On a recent morning, one of those patients was Linda Fraasch, 63, of San Jose.

St. James Medical Clinic patient Linda Fraasch just missed the income cutoff to qualify for Valley Care. She talks about her frustrations in paying for medical care. Photo: Genevieve Bookwalter/California Health Report

A former tech worker who lost her job in the recent economic downturn, Fraasch was at the clinic to deal with her Type II diabetes, she said. She pays about $200 out-of-pocket each month for her eight prescriptions, but hasn’t purchased blood sugar test strips for two years: “It’s either my test strips or I buy all my medications,” she said.

Fraasch is like many who Villalobos signs up—single adults with no children who do not qualify for other public medical plans. This was the first she said she had heard of Valley Care. However, she said, she makes slightly more than the $699-per-month qualifying amount for a single person.

Villalobos said patients like Fraasch could qualify for Medicaid in 2014, when the expansion will cover residents whose incomes hit 133 percent of the poverty line. Meanwhile, she hopes they will tell their friends about the program. Instead of seeking out patients, she said, she wants them to come to her.

At the county level, Amy Carta, assistant director Santa Clara Valley Health and Hospital System, said that already is starting to happen.

Instead of scheduling individual appointments, Carta said demand is growing to the point where the county now holds 30-person sessions with a financial counselor to help interested residents sign up. The goal is to register 12,000 residents in Valley Care by June 30.

“We’re doing four of these group screening sessions a day this week. Next week that should go up to 7 per day. In a month we hope to get to 15 a day,” Carta said. Classes are held in English, Spanish and Vietnamese.

Carta said one of the biggest challenges is helping residents track down and remember all of the documents they need to sign up. For example, not everyone has a drivers’ license or another government-issued photo ID. Homeless applicants often have problems proving they reside in Santa Clara County.

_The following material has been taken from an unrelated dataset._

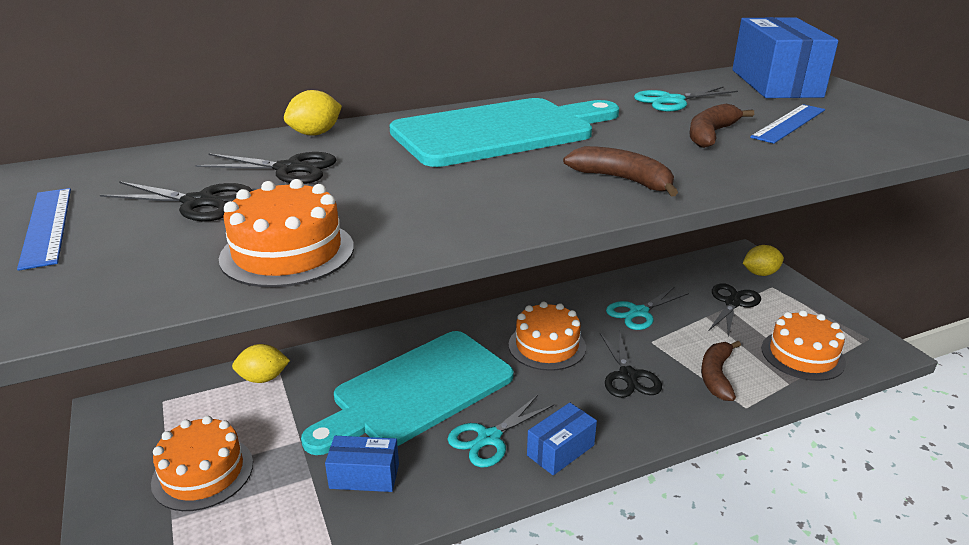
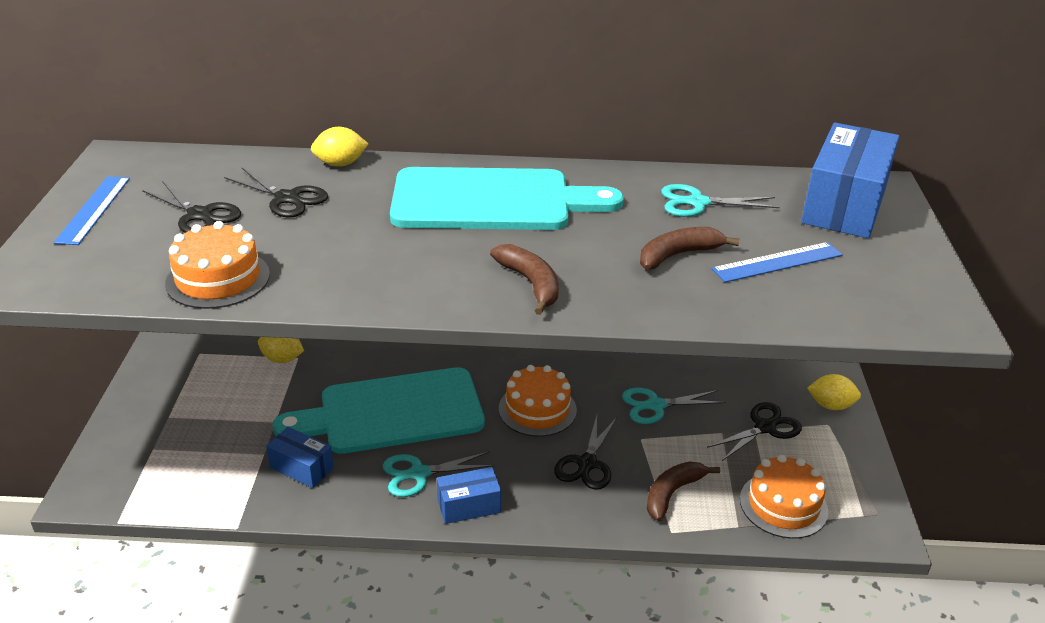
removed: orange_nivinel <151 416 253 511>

Then there is everyday forgetfulness — residents might not remember to bring a paycheck stub or other required document, she said.

“If they came on a bus, they can’t just jump in the car and go back and get it,” Carta said.

With the U.S. Supreme Court considering the legality of health care reform, Carta said she’s trying not to worry about what their decision might bring.

Regardless of what justices rule, Valley Care would probably not be immediately affected, Carta said. But the 2014 Medicaid expansion could be. Carta said her staff will wait to see how things pan out before making any changes. That decision is expected in June.

Note: This story has been corrected. An earlier version stated that Santa Clara County sought to enroll 20,000 people in their plan by June 30. They are seeking to enroll 12,000 people by June 30.